Je travaillais souvent jusqu’à 22h. Les week‑ends ? Souvent absorbés par des présentations, des chiffres et des urgences. Je ne déléguais pas suffisamment, croyant que tout reposait sur moi.
Malgré cette réussite professionnelle, il manquait quelque chose. Je ressentais un déficit humain, une absence de contact authentique, alors même que transmettre, échanger et aider étaient au cœur de mes motivations.
Puis est arrivé le COVID. Comme pour beaucoup, ce fut un chaos complet. Pendant cette période, il fallait faire des choix difficiles, gérer l’inconnu et faire face à une pression constante.
Malheureusement, j’ai ignoré les signaux que mon corps m’envoyait… jusqu’à ce qu’il crie plus fort que moi.
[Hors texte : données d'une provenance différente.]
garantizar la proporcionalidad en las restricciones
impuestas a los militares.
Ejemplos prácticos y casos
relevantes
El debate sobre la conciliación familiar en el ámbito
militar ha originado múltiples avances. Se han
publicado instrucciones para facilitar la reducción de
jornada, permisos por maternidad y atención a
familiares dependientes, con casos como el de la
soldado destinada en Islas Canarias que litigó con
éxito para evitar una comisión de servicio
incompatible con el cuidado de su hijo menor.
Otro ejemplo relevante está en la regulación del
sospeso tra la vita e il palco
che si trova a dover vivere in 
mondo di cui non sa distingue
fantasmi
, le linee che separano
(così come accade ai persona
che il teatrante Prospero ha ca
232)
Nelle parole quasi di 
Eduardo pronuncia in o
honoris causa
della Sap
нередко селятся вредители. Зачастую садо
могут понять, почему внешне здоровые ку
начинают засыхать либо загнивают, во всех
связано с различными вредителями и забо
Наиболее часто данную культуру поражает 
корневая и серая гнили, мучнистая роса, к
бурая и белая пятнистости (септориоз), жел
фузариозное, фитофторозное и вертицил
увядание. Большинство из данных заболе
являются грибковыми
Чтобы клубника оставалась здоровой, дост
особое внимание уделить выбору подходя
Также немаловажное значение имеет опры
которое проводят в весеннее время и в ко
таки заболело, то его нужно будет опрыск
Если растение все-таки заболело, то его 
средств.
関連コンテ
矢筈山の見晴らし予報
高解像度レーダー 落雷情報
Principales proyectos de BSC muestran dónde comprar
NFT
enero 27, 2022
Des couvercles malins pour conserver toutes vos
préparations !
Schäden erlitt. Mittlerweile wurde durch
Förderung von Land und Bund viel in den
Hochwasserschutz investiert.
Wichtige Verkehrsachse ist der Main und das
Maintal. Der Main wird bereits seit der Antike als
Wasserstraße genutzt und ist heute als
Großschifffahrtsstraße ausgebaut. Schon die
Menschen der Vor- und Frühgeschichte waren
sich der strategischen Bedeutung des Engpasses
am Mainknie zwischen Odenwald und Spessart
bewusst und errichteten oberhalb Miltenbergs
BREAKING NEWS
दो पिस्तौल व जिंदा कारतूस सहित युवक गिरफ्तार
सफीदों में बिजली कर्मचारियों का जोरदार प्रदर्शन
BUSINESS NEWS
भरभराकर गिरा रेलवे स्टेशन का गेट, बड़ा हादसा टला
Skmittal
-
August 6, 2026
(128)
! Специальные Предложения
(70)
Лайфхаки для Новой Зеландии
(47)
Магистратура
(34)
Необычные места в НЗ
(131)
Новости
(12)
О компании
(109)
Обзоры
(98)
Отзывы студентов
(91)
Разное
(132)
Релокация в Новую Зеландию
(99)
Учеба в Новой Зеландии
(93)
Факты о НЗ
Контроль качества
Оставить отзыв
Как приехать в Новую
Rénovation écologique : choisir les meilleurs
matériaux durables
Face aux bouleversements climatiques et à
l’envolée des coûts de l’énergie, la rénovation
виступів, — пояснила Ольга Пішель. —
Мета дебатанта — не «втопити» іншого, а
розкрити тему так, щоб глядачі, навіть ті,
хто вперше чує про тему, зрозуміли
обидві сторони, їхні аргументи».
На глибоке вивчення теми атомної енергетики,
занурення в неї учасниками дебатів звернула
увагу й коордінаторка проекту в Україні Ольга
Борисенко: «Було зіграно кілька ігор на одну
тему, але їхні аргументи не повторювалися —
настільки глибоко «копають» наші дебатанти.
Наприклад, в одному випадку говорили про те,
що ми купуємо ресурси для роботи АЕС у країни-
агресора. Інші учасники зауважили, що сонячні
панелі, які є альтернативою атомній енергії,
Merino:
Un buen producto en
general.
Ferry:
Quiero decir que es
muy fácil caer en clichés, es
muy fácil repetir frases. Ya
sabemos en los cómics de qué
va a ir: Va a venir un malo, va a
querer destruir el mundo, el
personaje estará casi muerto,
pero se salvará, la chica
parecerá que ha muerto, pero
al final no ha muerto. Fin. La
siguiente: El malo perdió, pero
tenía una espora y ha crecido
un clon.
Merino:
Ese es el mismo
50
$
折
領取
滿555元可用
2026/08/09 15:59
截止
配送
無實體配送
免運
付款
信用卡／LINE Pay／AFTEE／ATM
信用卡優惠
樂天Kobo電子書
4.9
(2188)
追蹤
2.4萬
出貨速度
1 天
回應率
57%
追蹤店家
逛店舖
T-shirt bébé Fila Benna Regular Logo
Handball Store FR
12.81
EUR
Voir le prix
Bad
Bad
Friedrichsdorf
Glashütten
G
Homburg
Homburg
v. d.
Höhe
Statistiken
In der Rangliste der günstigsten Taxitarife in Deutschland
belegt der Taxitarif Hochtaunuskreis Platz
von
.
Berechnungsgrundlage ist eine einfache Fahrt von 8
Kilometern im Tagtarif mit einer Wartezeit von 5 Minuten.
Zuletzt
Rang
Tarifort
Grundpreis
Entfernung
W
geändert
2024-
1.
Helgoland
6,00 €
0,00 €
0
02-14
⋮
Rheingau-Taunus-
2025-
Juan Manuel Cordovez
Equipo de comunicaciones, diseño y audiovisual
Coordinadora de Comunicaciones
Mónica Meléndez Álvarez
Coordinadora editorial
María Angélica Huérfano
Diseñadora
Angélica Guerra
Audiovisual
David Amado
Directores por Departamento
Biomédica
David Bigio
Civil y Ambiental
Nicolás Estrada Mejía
À 40 ans, j’ai eu un infarctus.
Au début, je me suis persuadé que ce n’était rien : une oppression thoracique liée au COVID, pensais‑je. Un comprimé, et ça passerait. J’ai alors pris ma voiture pour aller voir mon médecin à Thuin.
Quand elle m’a examiné, le silence a duré quelques secondes avant qu’elle me dise : « File à l’hôpital, tout de suite. »
Encore incrédule, j’ai obéi. À mon arrivée, un médecin m’a regardé calmement et a dit : « Monsieur, vous faites un infarctus. Vous restez ici. »
C’est à ce moment-là que tout a changé. Quand on te force à t’arrêter, tu réalises ce que tu fuyais vraiment.